▸ **WORK REQUIRED**:
Go through the entries below and copy each line containing the word "travaux".

▸ **RECORDED INFORMATION**:
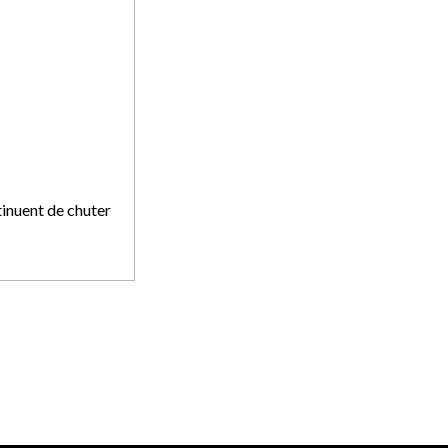
inuent de chuter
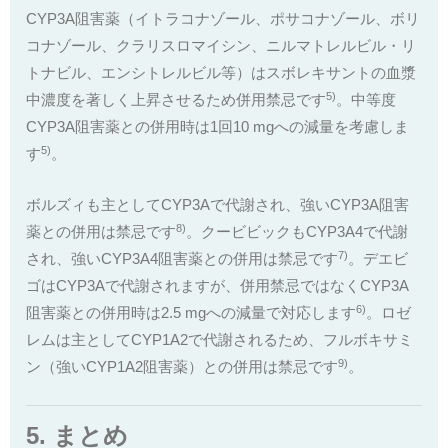
CYP3A阻害薬（イトラコナゾール、ポサコナゾール、ボリ
コナゾール、クラリスロマイシン、ニルマトレルビル・リ
トナビル、エンシトレルビル等）はスボレキサントの血漿
5)
中濃度を著しく上昇させるため併用禁忌です
。中等度
CYP3A阻害薬との併用時は1回10 mgへの減量を考慮しま
5)
す
。
ボルズィも主としてCYP3Aで代謝され、強いCYP3A阻害
8)
薬との併用は禁忌です
。クービビックもCYP3A4で代謝
7)
され、強いCYP3A4阻害薬との併用は禁忌です
。デエビ
ゴはCYP3Aで代謝されますが、併用禁忌ではなくCYP3A
6)
阻害薬との併用時は2.5 mgへの減量で対応します
。ロゼ
レムは主としてCYP1A2で代謝されるため、フルボキサミ
9)
ン（強いCYP1A2阻害薬）との併用は禁忌です
。
5. まとめ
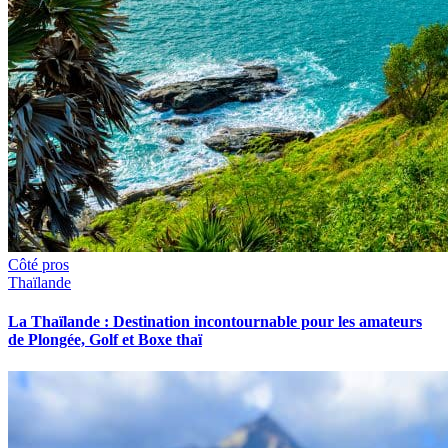
Côté pros
Thaïlande
La Thaïlande : Destination incontournable pour les amateurs
de Plongée, Golf et Boxe thaï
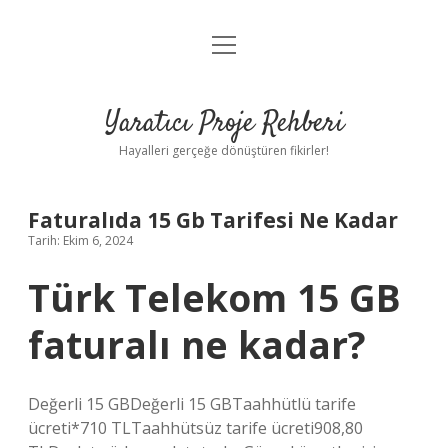
menüyü
Anasayfa
aç
Gizlilik Politikası
Yaratıcı Proje Rehberi
Yasal Uyarı
Hayalleri gerçeğe dönüştüren fikirler!
Hakkımızda
Faturalıda 15 Gb Tarifesi Ne Kadar
Tarih: Ekim 6, 2024
Türk Telekom 15 GB
faturalı ne kadar?
Değerli 15 GBDeğerli 15 GBTaahhütlü tarife
ücreti*710 TLTaahhütsüz tarife ücreti908,80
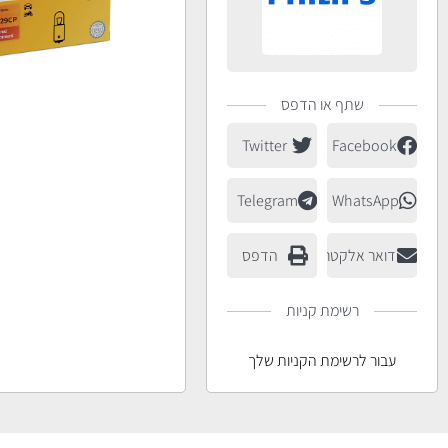
שתף או הדפס
Twitter
Facebook
Telegram
WhatsApp
דואר אלקטרוני
הדפס
רשימת קניות
עבור לרשימת הקניות שלך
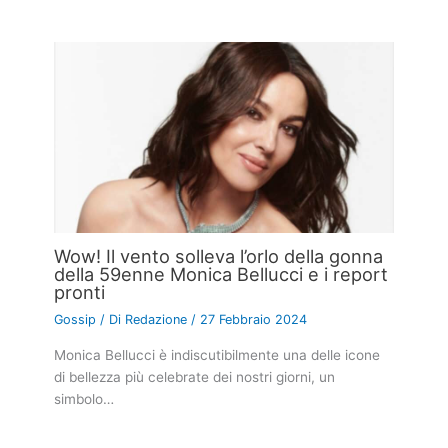
Wow! Il vento solleva l’orlo della gonna
della 59enne Monica Bellucci e i report
pronti
Gossip
/ Di
Redazione
/
27 Febbraio 2024
Monica Bellucci è indiscutibilmente una delle icone
di bellezza più celebrate dei nostri giorni, un
simbolo…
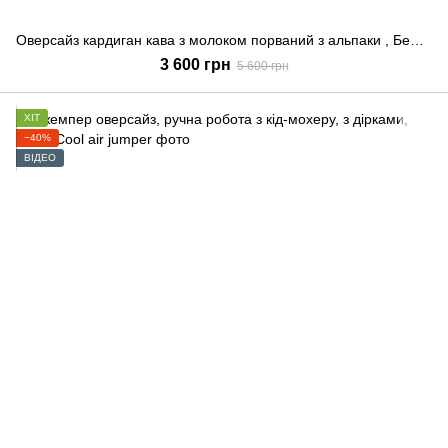
Оверсайз кардиган кава з молоком порваний з альпаки , Бежевий, S-L
3 600 грн
5 600 грн
ХІТ
−40%
ВІДЕО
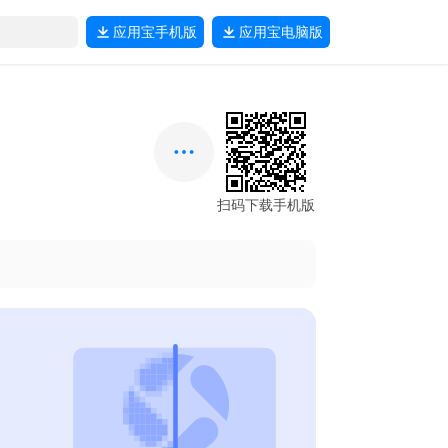
应用宝
手机版
应用宝
电脑版
扫码下载手机版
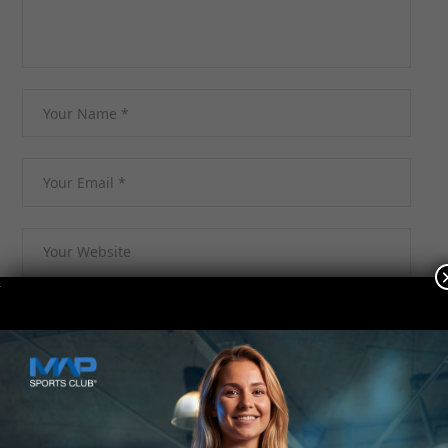
Kontakt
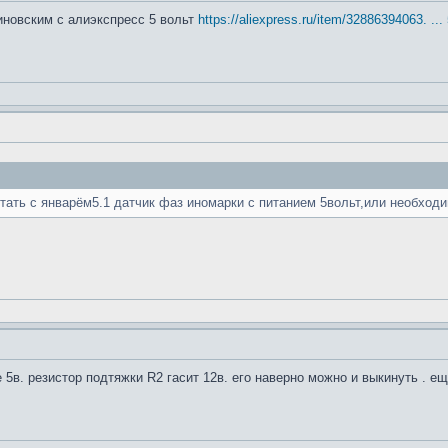
иновским с алиэкспресс 5 вольт
https://aliexpress.ru/item/32886394063. ..
тать с январём5.1 датчик фаз иномарки с питанием 5вольт,или необход
же 5в. резистор подтяжки R2 гасит 12в. его наверно можно и выкинуть . е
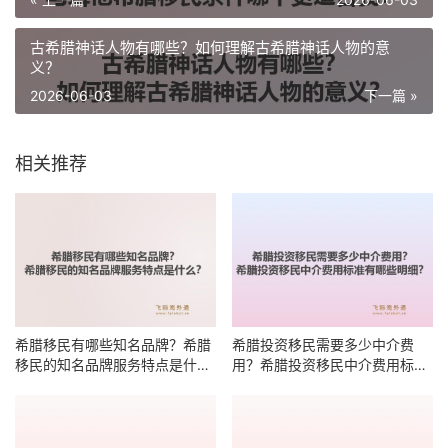
古希腊神话人物有哪些？如何理解古希腊神话人物的意
义？
2026-06-03
下一篇 »
相关推荐
希腊移民有哪些知名品牌？希腊
希腊投资移民需要多少中介费
移民的知名品牌服务特点是什
用？希腊投资移民中介费用标准
么？
有哪些明细？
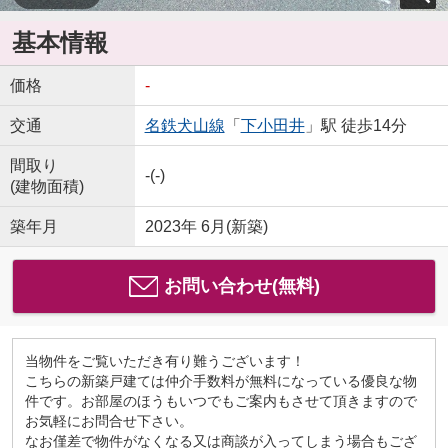
基本情報
価格
-
交通
名鉄犬山線
「
下小田井
」駅 徒歩14分
間取り
-(-)
(建物面積)
築年月
2023年 6月(新築)
お問い合わせ(無料)
当物件をご覧いただき有り難うございます！
こちらの新築戸建ては仲介手数料が無料になっている優良な物
件です。お部屋のほうもいつでもご案内もさせて頂きますので
お気軽にお問合せ下さい。
なお僅差で物件がなくなる又は商談が入ってしまう場合もござ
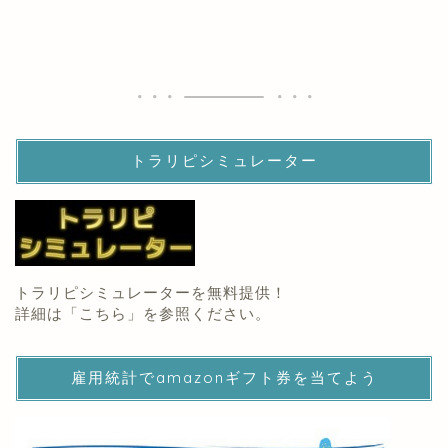
トラリピシミュレーター
トラリピシミュレーターを無料提供！
詳細は「
こちら
」を参照ください。
雇用統計でamazonギフト券を当てよう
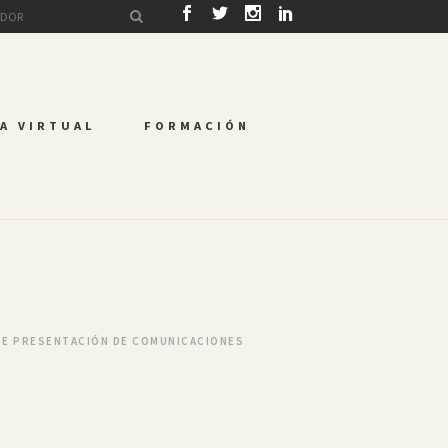
A VIRTUAL
FORMACIÓN
 DE PRESENTACIÓN DE COMUNICACIONES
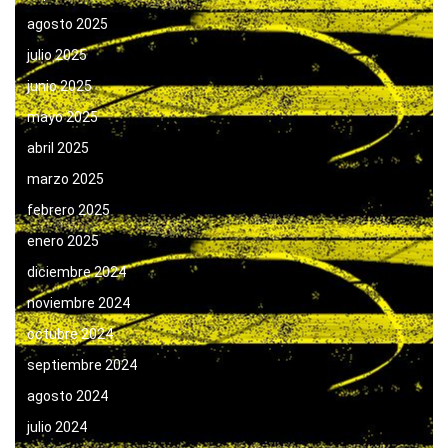
agosto 2025
julio 2025
junio 2025
mayo 2025
abril 2025
marzo 2025
febrero 2025
enero 2025
diciembre 2024
noviembre 2024
octubre 2024
septiembre 2024
agosto 2024
julio 2024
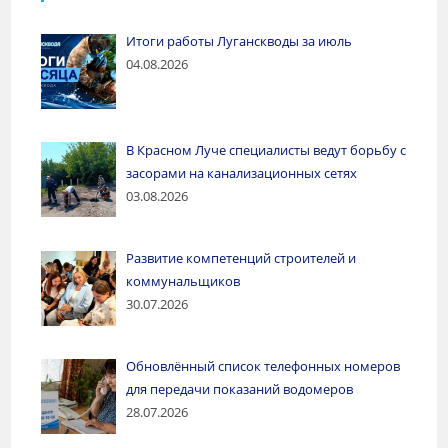
Итоги работы Луганскводы за июль
04.08.2026
В Красном Луче специалисты ведут борьбу с
засорами на канализационных сетях
03.08.2026
Развитие компетенций строителей и
коммунальщиков
30.07.2026
Обновлённый список телефонных номеров
для передачи показаний водомеров
28.07.2026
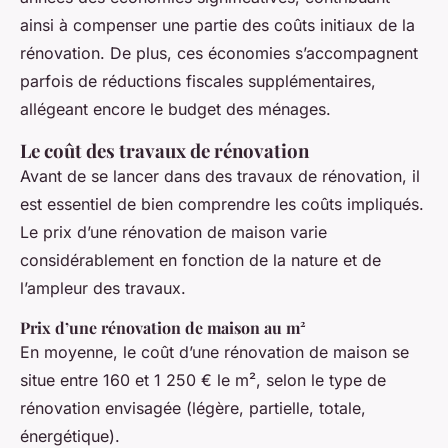
ainsi à compenser une partie des coûts initiaux de la
rénovation. De plus, ces économies s’accompagnent
parfois de réductions fiscales supplémentaires,
allégeant encore le budget des ménages.
Le coût des travaux de rénovation
Avant de se lancer dans des travaux de rénovation, il
est essentiel de bien comprendre les coûts impliqués.
Le prix d’une rénovation de maison varie
considérablement en fonction de la nature et de
l’ampleur des travaux.
Prix d’une rénovation de maison au m²
En moyenne, le coût d’une rénovation de maison se
situe entre 160 et 1 250 € le m², selon le type de
rénovation envisagée (légère, partielle, totale,
énergétique).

▸ **ANSWER SECTION**:
Le coût des travaux de rénovation
Avant de se lancer dans des travaux de rénovation, il
l’ampleur des travaux.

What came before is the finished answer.